College President Marvin Krislov apologized to students affected by the messages during an assembly at the school’s chapel.
“From what we have seen, we believe these actions are the work of a very small number of cowardly people,” Krislov told students, according to the New York Times. He did not specify whether the suspects are students or trespassers on campus.
Krislov said that further information is being withheld because of the ongoing investigation of campus and Oberlin city police.
In the past weeks, graffiti with slurs, swastikas and other hateful symbols have appeared across the school’s campus. Throughout February, Black History Month posters were defaced with similar language, and a school water fountain was labeled “Whites Only.” The college newspaper identified six occurrences of vandalism during the month.
The incidents came to a head when students reported seeing a figure wearing a Ku Klux Klan-like hooded robe near the Afrikan Heritage House on campus late Sunday night. Though police could not confirm the individual’s presence, college administrators acted decisively, canceling Monday’s classes.

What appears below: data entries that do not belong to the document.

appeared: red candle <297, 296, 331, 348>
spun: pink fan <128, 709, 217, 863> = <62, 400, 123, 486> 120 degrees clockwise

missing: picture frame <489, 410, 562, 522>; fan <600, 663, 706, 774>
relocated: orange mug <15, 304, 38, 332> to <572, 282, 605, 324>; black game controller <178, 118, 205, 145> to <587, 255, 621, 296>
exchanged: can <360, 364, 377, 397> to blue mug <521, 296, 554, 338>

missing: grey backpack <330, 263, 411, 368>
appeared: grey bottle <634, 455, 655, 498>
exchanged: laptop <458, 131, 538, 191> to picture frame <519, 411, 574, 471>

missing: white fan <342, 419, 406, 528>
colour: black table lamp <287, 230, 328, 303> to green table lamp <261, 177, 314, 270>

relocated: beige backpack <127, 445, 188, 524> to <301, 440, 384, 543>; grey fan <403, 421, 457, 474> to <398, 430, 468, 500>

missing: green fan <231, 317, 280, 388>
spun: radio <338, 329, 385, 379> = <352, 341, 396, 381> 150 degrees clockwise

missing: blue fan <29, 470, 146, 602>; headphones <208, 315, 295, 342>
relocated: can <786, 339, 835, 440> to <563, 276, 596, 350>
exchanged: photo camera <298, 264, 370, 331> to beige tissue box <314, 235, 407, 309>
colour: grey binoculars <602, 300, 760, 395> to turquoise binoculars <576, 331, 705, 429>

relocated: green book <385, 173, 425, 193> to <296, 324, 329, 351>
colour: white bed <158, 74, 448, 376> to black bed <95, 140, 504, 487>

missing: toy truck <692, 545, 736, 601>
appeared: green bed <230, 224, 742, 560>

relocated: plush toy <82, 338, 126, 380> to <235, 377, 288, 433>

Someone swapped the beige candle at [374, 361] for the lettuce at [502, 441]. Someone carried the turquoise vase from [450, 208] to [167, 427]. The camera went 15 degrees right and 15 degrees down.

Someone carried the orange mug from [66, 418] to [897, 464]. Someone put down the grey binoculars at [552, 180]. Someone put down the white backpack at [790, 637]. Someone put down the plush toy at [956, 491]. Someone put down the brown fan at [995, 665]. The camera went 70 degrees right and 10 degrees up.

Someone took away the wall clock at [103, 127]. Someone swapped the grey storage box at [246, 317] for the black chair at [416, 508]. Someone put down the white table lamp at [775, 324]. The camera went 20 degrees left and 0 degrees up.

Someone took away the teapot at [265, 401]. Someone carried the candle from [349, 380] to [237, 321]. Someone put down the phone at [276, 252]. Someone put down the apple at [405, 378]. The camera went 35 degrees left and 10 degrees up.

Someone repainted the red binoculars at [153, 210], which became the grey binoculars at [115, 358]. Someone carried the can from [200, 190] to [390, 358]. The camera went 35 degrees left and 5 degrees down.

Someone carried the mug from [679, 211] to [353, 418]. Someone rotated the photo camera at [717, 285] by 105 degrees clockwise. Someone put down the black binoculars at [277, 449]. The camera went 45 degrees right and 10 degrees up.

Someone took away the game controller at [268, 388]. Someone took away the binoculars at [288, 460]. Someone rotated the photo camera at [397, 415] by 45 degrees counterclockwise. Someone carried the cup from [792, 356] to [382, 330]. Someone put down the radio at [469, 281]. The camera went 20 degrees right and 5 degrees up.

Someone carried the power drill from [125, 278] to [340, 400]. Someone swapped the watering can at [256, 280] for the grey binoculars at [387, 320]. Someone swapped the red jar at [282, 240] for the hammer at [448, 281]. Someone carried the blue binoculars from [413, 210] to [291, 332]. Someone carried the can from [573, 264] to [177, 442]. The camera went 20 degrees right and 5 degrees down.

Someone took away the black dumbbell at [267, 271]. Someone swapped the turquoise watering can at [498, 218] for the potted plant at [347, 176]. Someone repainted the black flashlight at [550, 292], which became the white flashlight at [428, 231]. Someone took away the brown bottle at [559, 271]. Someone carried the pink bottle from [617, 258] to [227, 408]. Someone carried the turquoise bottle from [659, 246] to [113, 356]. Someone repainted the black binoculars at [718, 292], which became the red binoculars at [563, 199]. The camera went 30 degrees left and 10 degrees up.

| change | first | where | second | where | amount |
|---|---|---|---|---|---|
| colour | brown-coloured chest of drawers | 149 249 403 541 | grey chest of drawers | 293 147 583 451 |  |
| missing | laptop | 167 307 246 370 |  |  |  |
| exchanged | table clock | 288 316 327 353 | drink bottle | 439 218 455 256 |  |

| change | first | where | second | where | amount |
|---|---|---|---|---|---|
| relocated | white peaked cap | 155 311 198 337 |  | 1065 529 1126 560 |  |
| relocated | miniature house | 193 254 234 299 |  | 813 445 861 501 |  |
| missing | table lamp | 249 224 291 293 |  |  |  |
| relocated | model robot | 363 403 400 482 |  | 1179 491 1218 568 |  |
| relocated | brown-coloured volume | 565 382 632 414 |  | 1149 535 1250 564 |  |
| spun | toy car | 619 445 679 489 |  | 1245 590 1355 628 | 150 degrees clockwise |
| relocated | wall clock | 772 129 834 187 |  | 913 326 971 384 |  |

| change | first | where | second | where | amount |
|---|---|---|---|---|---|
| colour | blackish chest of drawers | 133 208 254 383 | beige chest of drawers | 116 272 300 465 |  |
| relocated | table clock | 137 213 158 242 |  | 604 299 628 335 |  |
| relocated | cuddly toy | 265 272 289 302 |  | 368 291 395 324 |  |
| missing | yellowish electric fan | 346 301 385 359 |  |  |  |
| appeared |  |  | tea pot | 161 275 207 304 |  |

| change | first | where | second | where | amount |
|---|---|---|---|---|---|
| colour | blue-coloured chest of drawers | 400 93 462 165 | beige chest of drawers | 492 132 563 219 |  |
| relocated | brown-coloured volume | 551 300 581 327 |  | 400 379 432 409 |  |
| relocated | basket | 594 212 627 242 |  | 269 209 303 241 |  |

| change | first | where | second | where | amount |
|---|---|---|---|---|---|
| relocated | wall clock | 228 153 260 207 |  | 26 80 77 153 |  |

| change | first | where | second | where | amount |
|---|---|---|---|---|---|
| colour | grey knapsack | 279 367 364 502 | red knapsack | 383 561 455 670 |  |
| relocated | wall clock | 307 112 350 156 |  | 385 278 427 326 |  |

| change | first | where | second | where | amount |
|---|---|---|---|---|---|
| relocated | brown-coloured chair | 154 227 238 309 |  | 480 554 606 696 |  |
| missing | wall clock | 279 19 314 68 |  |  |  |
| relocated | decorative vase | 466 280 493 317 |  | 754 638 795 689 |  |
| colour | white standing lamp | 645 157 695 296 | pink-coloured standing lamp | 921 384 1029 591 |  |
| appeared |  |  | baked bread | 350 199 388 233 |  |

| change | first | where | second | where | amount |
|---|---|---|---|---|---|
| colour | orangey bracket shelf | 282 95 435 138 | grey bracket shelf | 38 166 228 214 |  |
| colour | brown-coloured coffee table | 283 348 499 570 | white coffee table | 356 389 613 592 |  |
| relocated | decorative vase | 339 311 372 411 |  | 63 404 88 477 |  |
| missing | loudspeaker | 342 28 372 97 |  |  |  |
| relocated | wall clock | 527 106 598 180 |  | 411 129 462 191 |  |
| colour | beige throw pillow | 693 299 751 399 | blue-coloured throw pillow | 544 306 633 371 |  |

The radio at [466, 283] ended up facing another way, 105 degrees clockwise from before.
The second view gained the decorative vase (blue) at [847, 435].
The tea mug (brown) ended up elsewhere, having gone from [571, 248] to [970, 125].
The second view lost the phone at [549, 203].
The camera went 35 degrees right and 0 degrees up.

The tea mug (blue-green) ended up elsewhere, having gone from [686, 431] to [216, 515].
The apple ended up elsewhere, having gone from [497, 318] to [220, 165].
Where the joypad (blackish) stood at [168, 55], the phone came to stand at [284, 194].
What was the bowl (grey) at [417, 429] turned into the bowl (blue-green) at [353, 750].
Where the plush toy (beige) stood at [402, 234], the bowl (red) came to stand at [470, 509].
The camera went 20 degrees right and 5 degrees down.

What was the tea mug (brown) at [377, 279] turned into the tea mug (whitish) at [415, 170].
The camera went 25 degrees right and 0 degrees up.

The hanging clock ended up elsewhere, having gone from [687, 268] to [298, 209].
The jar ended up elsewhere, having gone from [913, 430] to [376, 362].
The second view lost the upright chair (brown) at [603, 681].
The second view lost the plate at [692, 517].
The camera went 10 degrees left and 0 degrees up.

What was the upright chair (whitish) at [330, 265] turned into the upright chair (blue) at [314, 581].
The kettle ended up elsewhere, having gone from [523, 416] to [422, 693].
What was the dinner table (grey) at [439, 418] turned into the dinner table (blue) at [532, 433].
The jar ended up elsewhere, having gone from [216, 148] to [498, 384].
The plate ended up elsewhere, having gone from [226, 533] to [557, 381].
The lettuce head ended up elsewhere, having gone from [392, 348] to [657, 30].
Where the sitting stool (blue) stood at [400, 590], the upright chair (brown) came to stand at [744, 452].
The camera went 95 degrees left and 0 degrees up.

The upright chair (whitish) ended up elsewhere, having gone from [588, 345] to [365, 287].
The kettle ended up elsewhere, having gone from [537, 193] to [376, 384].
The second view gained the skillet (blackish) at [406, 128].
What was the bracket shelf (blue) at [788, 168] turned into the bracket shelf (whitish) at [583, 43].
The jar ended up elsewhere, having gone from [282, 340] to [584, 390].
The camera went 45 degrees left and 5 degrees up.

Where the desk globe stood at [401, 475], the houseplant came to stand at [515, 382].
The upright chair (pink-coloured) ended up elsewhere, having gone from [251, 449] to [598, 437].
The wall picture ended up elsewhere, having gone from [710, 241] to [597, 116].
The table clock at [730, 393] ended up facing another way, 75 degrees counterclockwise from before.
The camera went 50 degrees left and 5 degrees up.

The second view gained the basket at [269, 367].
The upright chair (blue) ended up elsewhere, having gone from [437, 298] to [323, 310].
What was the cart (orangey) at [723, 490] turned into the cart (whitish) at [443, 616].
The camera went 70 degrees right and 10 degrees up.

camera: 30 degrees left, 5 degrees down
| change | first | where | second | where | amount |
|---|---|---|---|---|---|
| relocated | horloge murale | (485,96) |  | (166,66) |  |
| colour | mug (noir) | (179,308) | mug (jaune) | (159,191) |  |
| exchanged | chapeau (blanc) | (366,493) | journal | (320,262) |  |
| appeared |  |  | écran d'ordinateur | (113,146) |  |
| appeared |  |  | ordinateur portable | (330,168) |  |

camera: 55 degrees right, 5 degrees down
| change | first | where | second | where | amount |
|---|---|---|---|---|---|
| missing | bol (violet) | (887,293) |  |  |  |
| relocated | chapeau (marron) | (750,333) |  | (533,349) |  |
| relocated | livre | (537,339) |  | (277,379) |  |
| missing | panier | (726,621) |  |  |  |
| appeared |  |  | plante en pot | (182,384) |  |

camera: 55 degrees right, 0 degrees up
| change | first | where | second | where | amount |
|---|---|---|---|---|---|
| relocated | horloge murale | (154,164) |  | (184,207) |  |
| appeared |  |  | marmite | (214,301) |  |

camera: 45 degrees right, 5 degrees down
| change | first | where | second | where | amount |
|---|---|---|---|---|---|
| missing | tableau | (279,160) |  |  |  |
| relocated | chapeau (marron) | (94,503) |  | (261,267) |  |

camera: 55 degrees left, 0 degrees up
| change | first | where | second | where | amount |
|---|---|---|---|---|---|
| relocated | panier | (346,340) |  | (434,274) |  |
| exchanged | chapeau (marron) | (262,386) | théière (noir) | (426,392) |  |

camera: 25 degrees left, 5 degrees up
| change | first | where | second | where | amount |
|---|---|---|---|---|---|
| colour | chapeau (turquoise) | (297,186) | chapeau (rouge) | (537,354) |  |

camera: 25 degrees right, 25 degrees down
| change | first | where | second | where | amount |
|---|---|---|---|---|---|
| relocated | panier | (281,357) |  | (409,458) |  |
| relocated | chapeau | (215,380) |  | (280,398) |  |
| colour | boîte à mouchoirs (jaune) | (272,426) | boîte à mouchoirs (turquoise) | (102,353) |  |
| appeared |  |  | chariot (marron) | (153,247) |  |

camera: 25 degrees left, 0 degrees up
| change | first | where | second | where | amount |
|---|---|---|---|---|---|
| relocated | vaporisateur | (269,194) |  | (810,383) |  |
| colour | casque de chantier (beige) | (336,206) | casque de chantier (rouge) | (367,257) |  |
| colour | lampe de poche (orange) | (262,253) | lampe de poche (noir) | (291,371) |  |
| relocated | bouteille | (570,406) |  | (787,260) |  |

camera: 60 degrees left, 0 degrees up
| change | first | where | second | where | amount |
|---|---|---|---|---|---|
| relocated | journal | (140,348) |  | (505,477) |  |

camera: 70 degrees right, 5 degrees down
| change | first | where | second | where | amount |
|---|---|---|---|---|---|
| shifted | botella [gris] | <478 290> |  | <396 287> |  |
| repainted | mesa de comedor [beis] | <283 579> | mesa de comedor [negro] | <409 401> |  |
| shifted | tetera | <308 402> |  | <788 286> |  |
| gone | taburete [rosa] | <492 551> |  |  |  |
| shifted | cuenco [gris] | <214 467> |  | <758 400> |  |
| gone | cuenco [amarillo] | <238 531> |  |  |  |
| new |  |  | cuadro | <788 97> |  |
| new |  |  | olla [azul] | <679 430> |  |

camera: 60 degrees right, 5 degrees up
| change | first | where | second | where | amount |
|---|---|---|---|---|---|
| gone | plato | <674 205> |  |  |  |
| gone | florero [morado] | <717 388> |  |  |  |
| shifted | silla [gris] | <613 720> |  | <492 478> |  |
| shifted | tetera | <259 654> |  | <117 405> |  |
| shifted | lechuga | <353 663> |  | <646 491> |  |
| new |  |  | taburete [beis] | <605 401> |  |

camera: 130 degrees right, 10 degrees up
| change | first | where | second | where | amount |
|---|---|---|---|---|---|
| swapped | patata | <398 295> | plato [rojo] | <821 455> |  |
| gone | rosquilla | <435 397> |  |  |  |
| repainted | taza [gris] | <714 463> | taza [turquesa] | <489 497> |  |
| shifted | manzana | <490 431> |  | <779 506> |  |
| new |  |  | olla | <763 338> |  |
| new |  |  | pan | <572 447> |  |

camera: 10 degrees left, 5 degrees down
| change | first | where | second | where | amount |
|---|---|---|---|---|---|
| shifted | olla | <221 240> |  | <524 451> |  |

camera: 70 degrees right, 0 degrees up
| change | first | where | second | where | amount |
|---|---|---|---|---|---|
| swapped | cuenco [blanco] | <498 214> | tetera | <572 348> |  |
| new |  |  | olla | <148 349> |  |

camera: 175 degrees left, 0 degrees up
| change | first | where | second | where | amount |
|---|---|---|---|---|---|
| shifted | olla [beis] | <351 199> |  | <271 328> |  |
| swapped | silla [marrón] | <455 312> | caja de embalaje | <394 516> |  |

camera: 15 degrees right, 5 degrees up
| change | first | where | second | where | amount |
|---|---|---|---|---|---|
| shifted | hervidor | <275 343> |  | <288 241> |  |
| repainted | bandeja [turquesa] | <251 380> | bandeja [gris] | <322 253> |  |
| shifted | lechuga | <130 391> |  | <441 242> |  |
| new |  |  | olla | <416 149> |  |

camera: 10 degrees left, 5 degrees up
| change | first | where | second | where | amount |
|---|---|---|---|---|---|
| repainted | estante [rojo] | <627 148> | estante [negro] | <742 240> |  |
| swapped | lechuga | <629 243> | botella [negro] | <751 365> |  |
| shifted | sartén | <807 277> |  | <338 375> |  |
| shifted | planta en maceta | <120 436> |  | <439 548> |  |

“They’ll be addressing ways to publicly respond to the bias incidents with what I call positive propaganda, and let people know, whoever the culprits are, that they’re being watched, and people are taking care of themselves and each other,” Meredith Gadsby, the chairwoman of Oberlin’s Africana Studies Department told the New York Times.
Oberlin is well known as one of the first American colleges to admit female and African-American students, and is still acknowledged as one of the most liberal in the nation.